### Data listing

+--

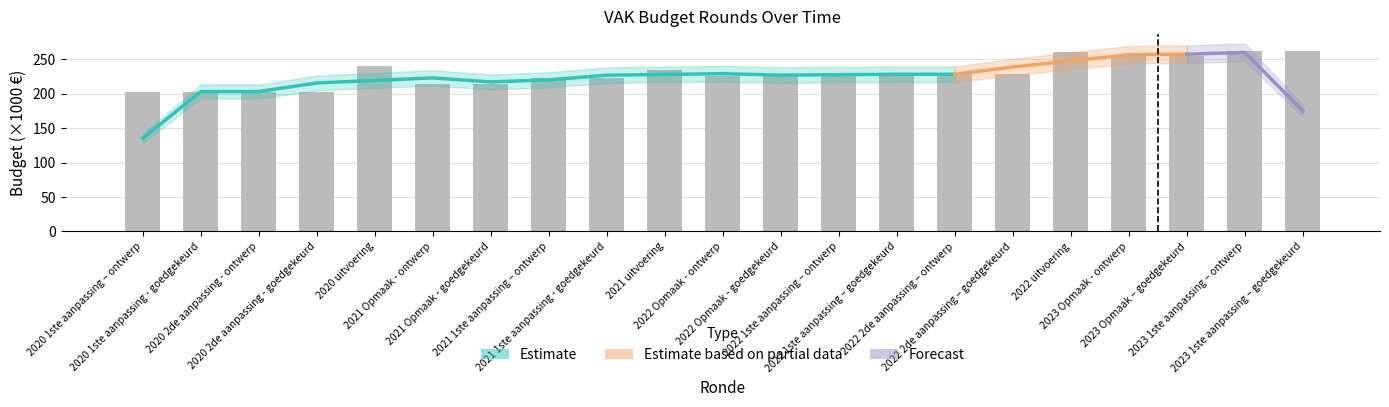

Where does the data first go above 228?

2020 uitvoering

+--

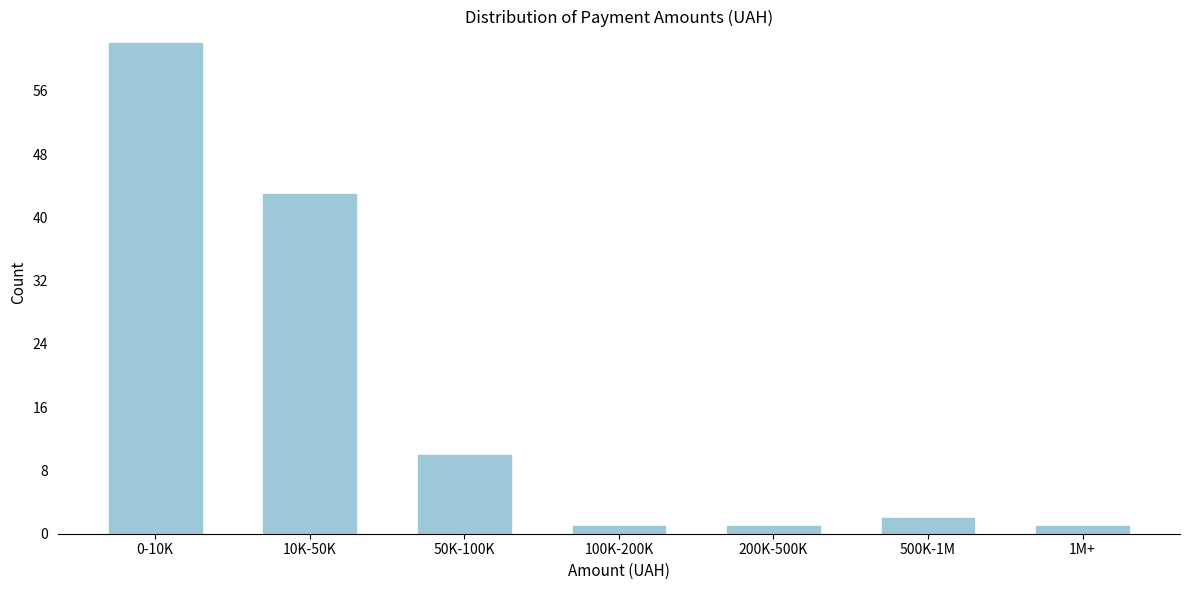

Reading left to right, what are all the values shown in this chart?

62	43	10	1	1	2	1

+--

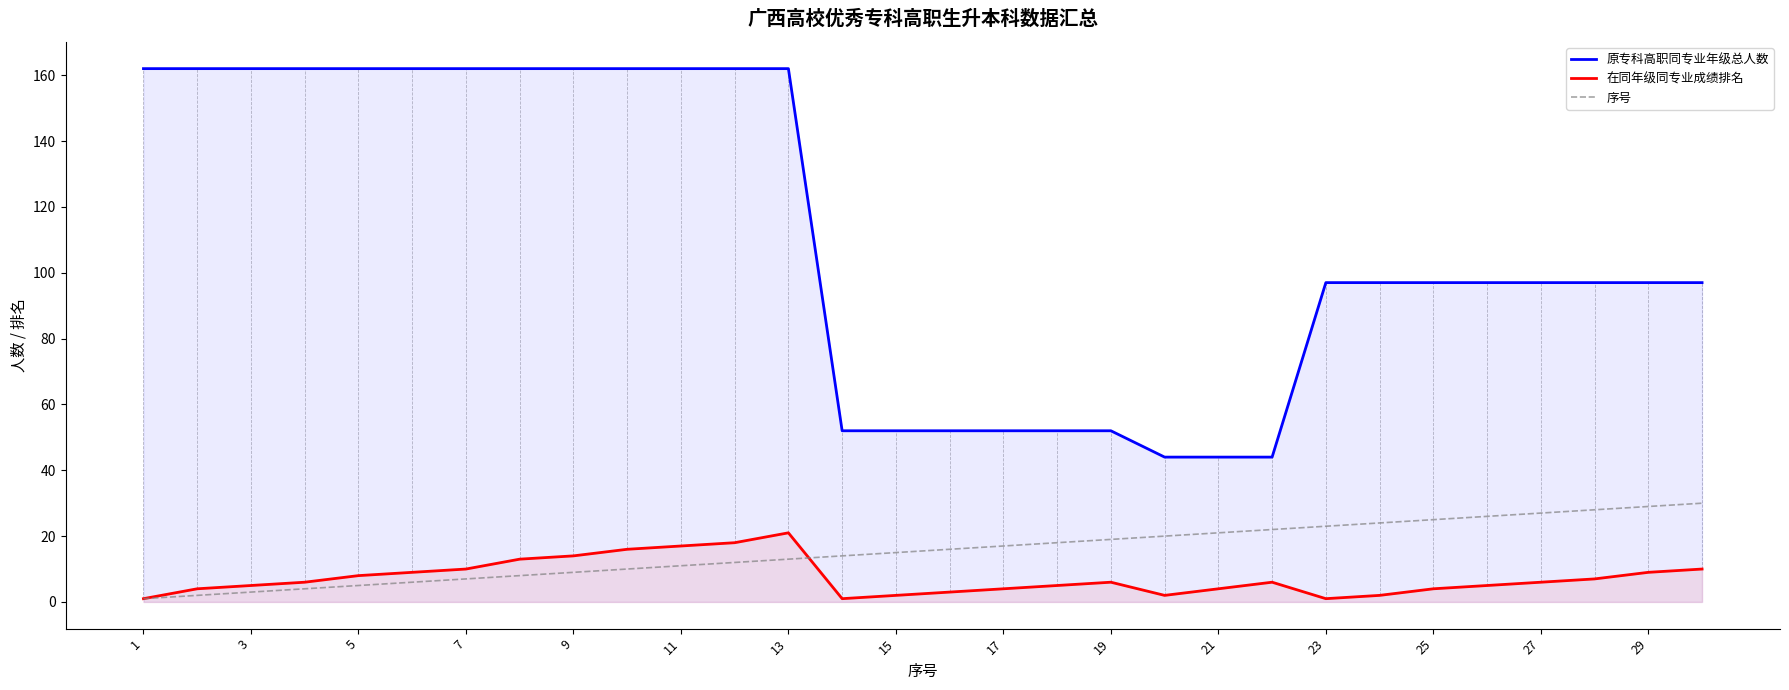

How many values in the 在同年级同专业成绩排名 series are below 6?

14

+--

### Directions
Count the lines in the entries above that contain the word "values", matching case exactly, and reply with only that number.

### Answer box
2